The hope, Smith said, is that by January operators will be up and running. State legislation calls for at least four and up to 12 sports betting permit holders.
After drafts of the regulations were posted for public review, the lottery received 183 comments between two portals on the state’s regulatory town hall site.
Commenters included a range of companies, including DraftKings, FanDuel, Penn National Gaming and BetMGM. Leagues including the NFL, NBA, MLB and PGA were represented in the comments as well.
“Virginians are ready to bet on sports legally,” James Chisholm, DraftKings’ director of global communications and public affairs, said in a statement. “We all share a common goal of creating a robust, dynamic, customer-centric sports betting market in Virginia that generates much-needed tax revenue for the commonwealth, and pulls thousands of Virginians, who are already regularly betting on sports, off of illegal platforms, which offer no consumer protections or responsible gaming resources.”
Changes made based on public comments touched sections in the regulations on self-exclusion, bonds, permissible wagers, system integrity and security assessment, minors and prohibited players, advertising and marketing, geolocation, and the sports betting consumer protection program (including the bettors’ bill of rights).
Clarifications and adjustments were also added to the definitions of certain terms, including college sports, gross revenue, prohibited conduct, affiliate, affiliated marketer and principal.
An information security system section was added that, according to a presentation slide, “requires the permit holder to implement, maintain, review and revise and comply with a comprehensive information security system to protect data.”
A section on identification cards was deleted since operators will be online.

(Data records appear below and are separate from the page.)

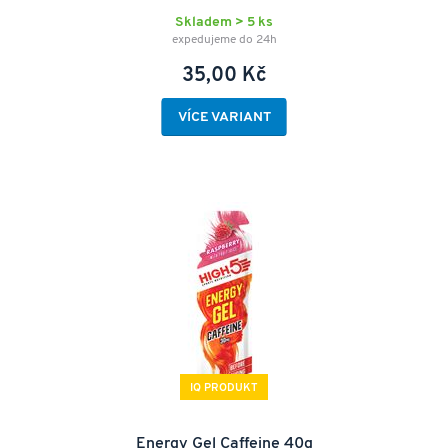
Skladem > 5 ks
expedujeme do 24h
35,00 Kč
VÍCE VARIANT
IQ PRODUKT
Energy Gel Caffeine 40g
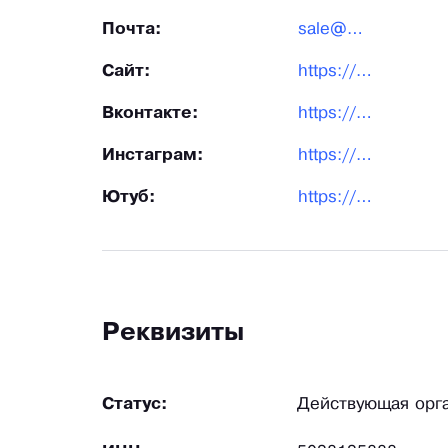
Почта:
sale@pdpack.ru
Сайт:
https://pdpack.ru
Вконтакте:
https://vk.com/pdpack
Инстаграм:
https://instagram.com/pd_pack_ru
Ютуб:
https://www.youtube.com/@pdpack_ru
Реквизиты
Статус:
Действующая орг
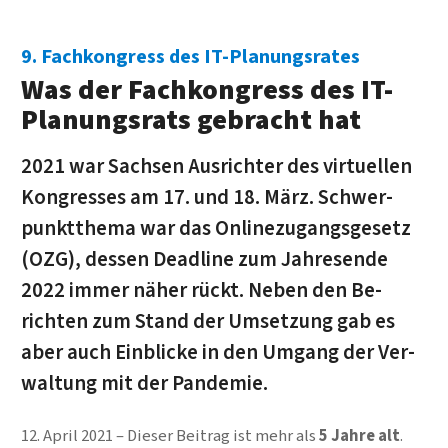
9. Fachkongress des IT-Planungsrates
Was der Fachkongress des IT-
Planungsrats gebracht hat
2021 war Sachsen Aus­richter des virtuellen
Kon­gresses am 17. und 18. März. Schwer­
punkt­thema war das Online­zugangs­gesetz
(OZG), dessen Dead­line zum Jahres­ende
2022 immer näher rückt. Neben den Be­
richten zum Stand der Um­setzung gab es
aber auch Ein­blicke in den Um­gang der Ver­
waltung mit der Pandemie.
12. April 2021
Dieser Beitrag ist mehr als
5 Jahre alt
.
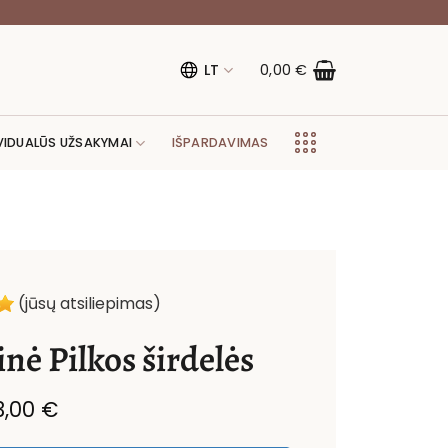
LT
0,00
€
VIDUALŪS UŽSAKYMAI
IŠPARDAVIMAS
(jūsų atsiliepimas)
nė Pilkos širdelės
Original
Current
3,00
€
price
price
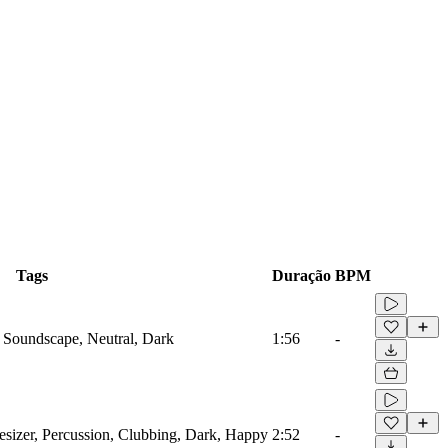
Tags
Duração
BPM
 Soundscape, Neutral, Dark
1:56
-
esizer, Percussion, Clubbing, Dark, Happy
2:52
-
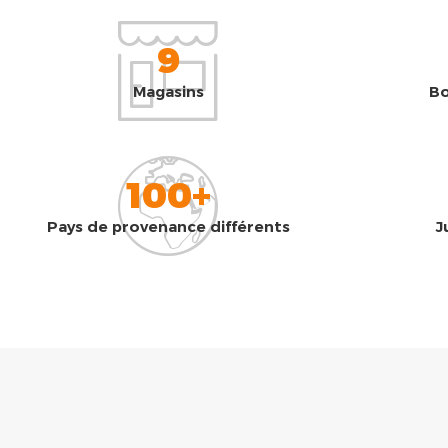
9
Magasins
Bo
100+
Pays de provenance différents
J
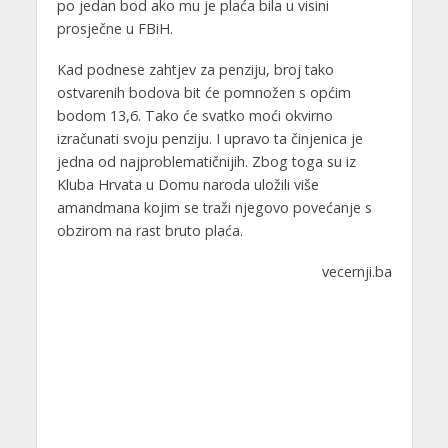
po jedan bod ako mu je plaća bila u visini
prosječne u FBiH.
Kad podnese zahtjev za penziju, broj tako
ostvarenih bodova bit će pomnožen s općim
bodom 13,6. Tako će svatko moći okvirno
izračunati svoju penziju. I upravo ta činjenica je
jedna od najproblematičnijih. Zbog toga su iz
Kluba Hrvata u Domu naroda uložili više
amandmana kojim se traži njegovo povećanje s
obzirom na rast bruto plaća.
vecernji.ba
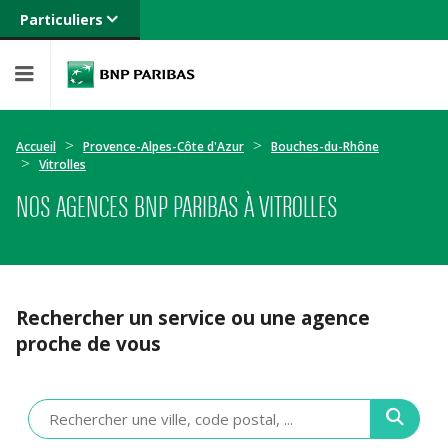
Particuliers
Banque privée
Professionnels
Entreprises
Accueil
Provence-Alpes-Côte d'Azur
Bouches-du-Rhône
Vitrolles
NOS AGENCES BNP PARIBAS À VITROLLES
Rechercher un service ou une agence
proche de vous
Veuillez
renseigner
une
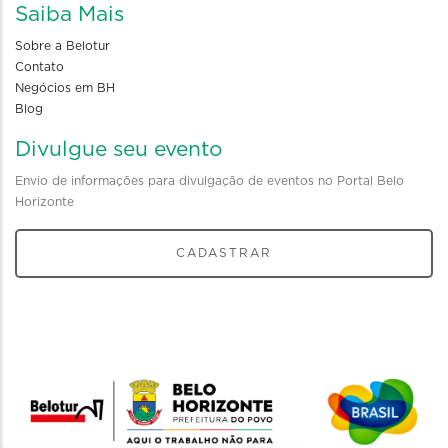
Saiba Mais
Sobre a Belotur
Contato
Negócios em BH
Blog
Divulgue seu evento
Envio de informações para divulgação de eventos no Portal Belo
Horizonte
CADASTRAR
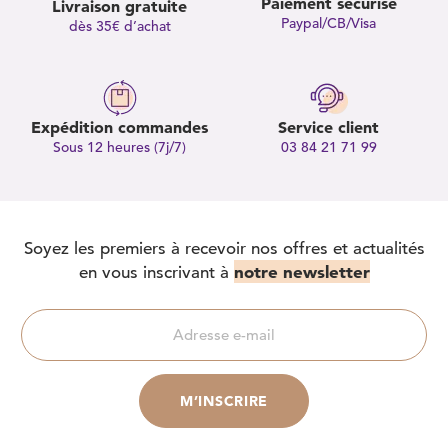
Paiement sécurisé
Livraison gratuite
Paypal/CB/Visa
dès 35€ d’achat
Expédition commandes
Service client
Sous 12 heures (7j/7)
03 84 21 71 99
Soyez les premiers à recevoir nos offres et actualités
notre newsletter
en vous inscrivant à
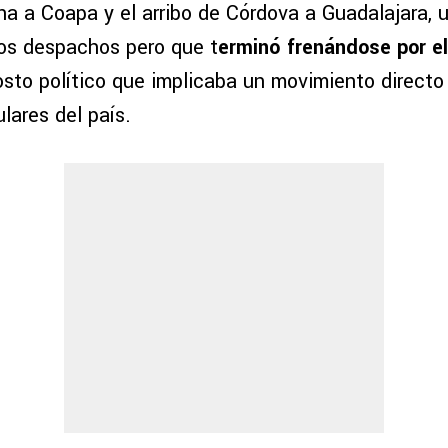
na a Coapa y el arribo de Córdova a Guadalajara, 
os despachos pero que t
erminó frenándose por el
osto político que implicaba un movimiento directo
lares del país.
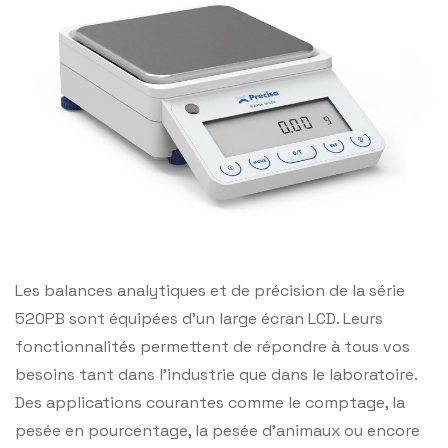
Les balances analytiques et de précision de la série
520PB sont équipées d’un large écran LCD. Leurs
fonctionnalités permettent de répondre à tous vos
besoins tant dans l’industrie que dans le laboratoire.
Des applications courantes comme le comptage, la
pesée en pourcentage, la pesée d’animaux ou encore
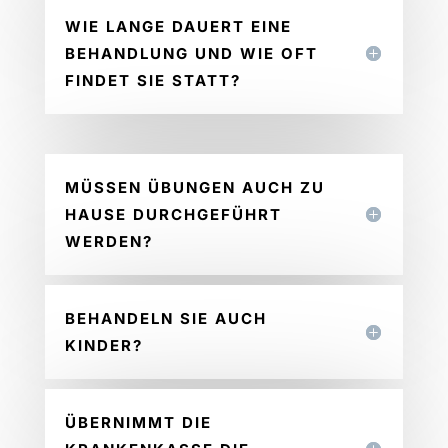
WIE LANGE DAUERT EINE
BEHANDLUNG UND WIE OFT
FINDET SIE STATT?
MÜSSEN ÜBUNGEN AUCH ZU
HAUSE DURCHGEFÜHRT
WERDEN?
BEHANDELN SIE AUCH
KINDER?
ÜBERNIMMT DIE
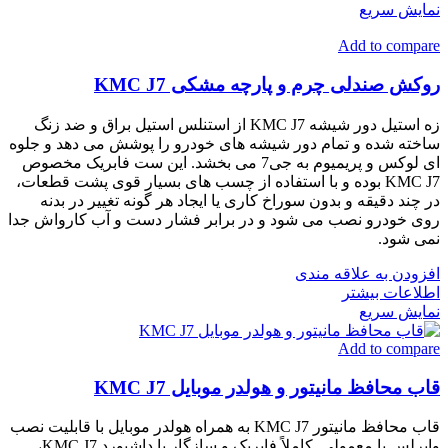
نمایش سریع
Add to compare
روکش صندلی چرم و پارچه مشکی KMC J7
زه استیل دور شیشه KMC J7 از استنلس استیل براق و ضد زنگ
ساخته شده و تمام دور شیشه های خودرو را پوشش می دهد و جلوه
ای لوکس و پریمیوم به جی7 می بخشد. این ست فابریک مخصوص
KMC J7 بوده و با استفاده از چسب های بسیار قوی پشت قطعات،
در چند دقیقه و بدون سوراخ کاری یا ایجاد هر گونه تغییر در بدنه
روی خودرو نصب می شود و در برابر فشار دست و آب کارواش جدا
نمی شود.
افزودن به علاقه مندی
اطلاعات بیشتر
نمایش سریع
Add to compare
قاب محافظ مانیتور و هولدر موبایل KMC J7
قاب محافظ مانیتور KMC J7 به همراه هولدر موبایل با قابلیت نصب
وایرلس یا معمولی. کاملاً فابریک و سازگار با داشبورد KMC J7،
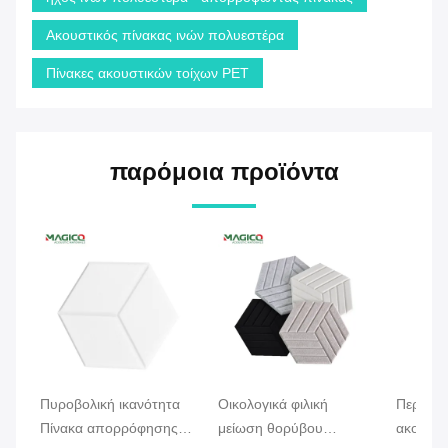
Ακουστικός πίνακας ινών πολυεστέρα
Πίνακες ακουστικών τοίχων PET
παρόμοια προϊόντα
Πυροβολική ικανότητα
Οικολογικά φιλική
Περιβαλ
Πίνακα απορρόφησης
μείωση θορύβου
ακουστι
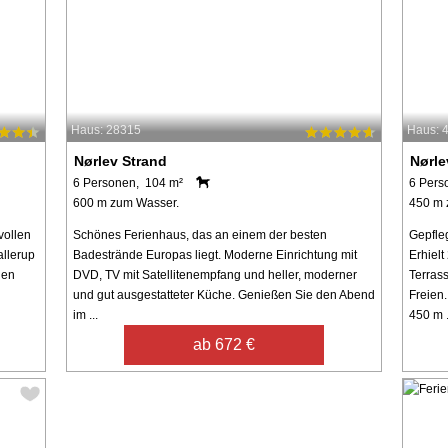
Haus: 28315
Haus: 
Nørlev Strand
Nørle
6 Personen, 104 m²
6 Pers
600 m zum Wasser.
450 m 
vollen
Schönes Ferienhaus, das an einem der besten
Gepfle
allerup
Badestrände Europas liegt. Moderne Einrichtung mit
Erhiel
nen
DVD, TV mit Satellitenempfang und heller, moderner
Terras
und gut ausgestatteter Küche. Genießen Sie den Abend
Freien.
im ...
450 m .
ab 672 €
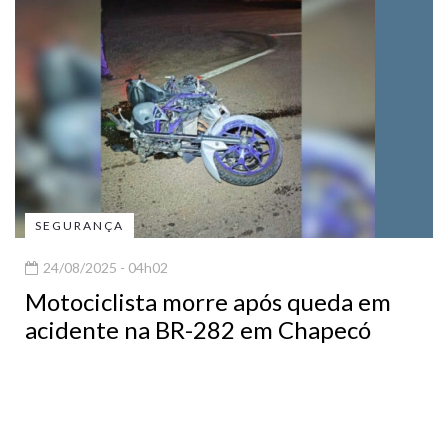
SEGURANÇA
24/08/2025 - 04h02
Motociclista morre após queda em
acidente na BR-282 em Chapecó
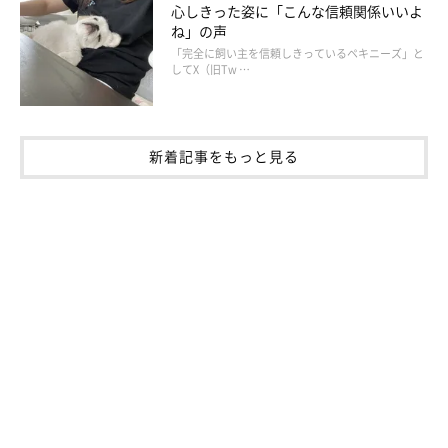
心しきった姿に「こんな信頼関係いいよ
未来のいぬ好き・ねこ好きえほんプロジェクト 公
ね」の声
式ページはこちら
「完全に飼い主を信頼しきっているペキニーズ」と
してX（旧Tw …
文/いぬ・ねこのきもち絵本部（ひがき）
新着記事をもっと見る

The lottery has signed a contract to be part of a custom online licensing system built by the Maryland Lottery and Gaming Control Agency, Hall said. That portal will be used to receive and process license applications.
In the coming weeks, the lottery will provide information for potential applicants and work with them on what the application process will entail. The lottery expects to push out application documents and instructions online in a matter of days.
In about a month, companies will begin to try to stake their claim on Virginia’s market.
“We understand it’s an aggressive timeline. It’s an aggressive timeline for us also,” Smith said. “So that was one of the goals, was to lay all this out and give everyone ample opportunity to let it soak in, gather their documentation, so that when we say go they’re ready to go also.”